Olaya biraz da felsefi açıdan bakalım. Her ne kadar Yunanca kökenine baktığımızda ‘Bilgelik Sevgisi’ gibi bir anlam taşısa da felsefe, özünde ‘düşünmekten’ ibarettir.

İçinde yaşadığımız dünya, karşılaştığımız bir durum, gördüğümüz bir nesne ya da göremediğimiz her şey için düşünmeyi gerektirir. Peki, ‘Yapay Zekânın’ felsefesi nasıl olur? Neyi düşüneceğiz?

Yapay zekâ, ne kadar yapay?

Yapay zekânın oluşması, kullanımı ve daha bu alana dair birçok ‘teknolojik’ konuyu çokça konuşuyoruz, konuşuyorlar, konuşmaya devam edeceğiz. Ancak teknik kısmından çok, arka planına bakmak istiyorum. Robotlar bizi ele geçirecek mi, dünyanın sonunu bu teknoloji mi getirecek, yoksa ‘fişini çekeriz olur biter’ mi? Tüm bu sorular aslında soru sorabilen düşünebilen insanlar için oldukça diri tutucu nitelikte fikirler. Düşüncenin temeli, yönü amacı ne olursa olsun, soru sormaya başladıysa insan ve eğer niyeti cevap aramaksa, bulduğu sonuç onu mutlu etmese de doğru yolda olduğunu gösterir. Ne alakası var yapay zekâyla? Söyleyeyim.

Yapay zekâ aslında biziz!

▸ Alıntılanan Veriler
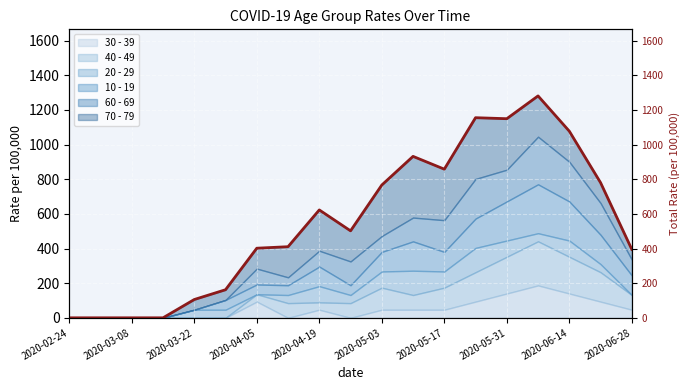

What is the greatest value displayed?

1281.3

---

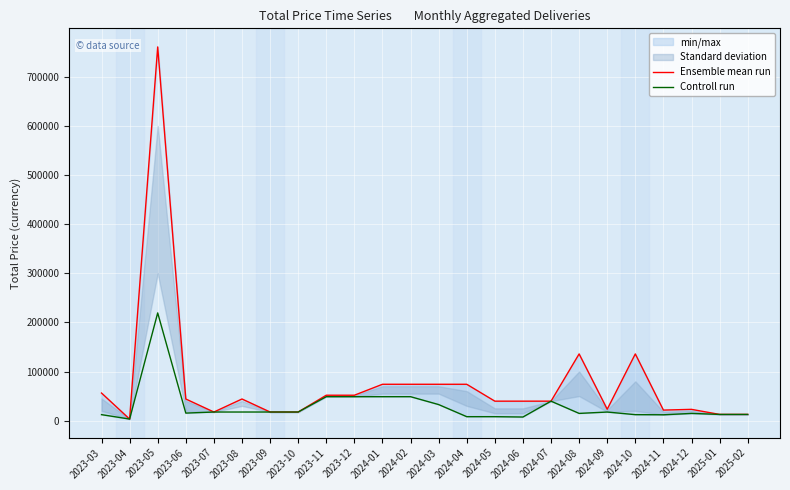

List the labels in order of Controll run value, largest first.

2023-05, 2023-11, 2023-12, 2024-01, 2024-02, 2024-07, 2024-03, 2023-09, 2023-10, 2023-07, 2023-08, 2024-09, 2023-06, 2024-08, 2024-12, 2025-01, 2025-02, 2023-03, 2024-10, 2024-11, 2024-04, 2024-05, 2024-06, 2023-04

▸ İstenen İşlemler
A) Yapay zekâ felsefesi yazısında "İçinde yaşadığımız dünya, karşılaştığımız" ile başlayıp "olur? Neyi düşüneceğiz?" ifadesine kadar süren bölümü aynen yeniden yazar mısınız?
B) Yapay zekâ felsefesi yazısında tek tırnak içine alınmış ifadelerin hepsi hangileridir?

▸ Görevlere Göre Çözümler
A)
İçinde yaşadığımız dünya, karşılaştığımız bir durum, gördüğümüz bir nesne ya da göremediğimiz her şey için düşünmeyi gerektirir. Peki, ‘Yapay Zekânın’ felsefesi nasıl olur? Neyi düşüneceğiz?

B)
‘Bilgelik Sevgisi’
‘düşünmekten’
‘Yapay Zekânın’
‘teknolojik’
‘fişini çekeriz olur biter’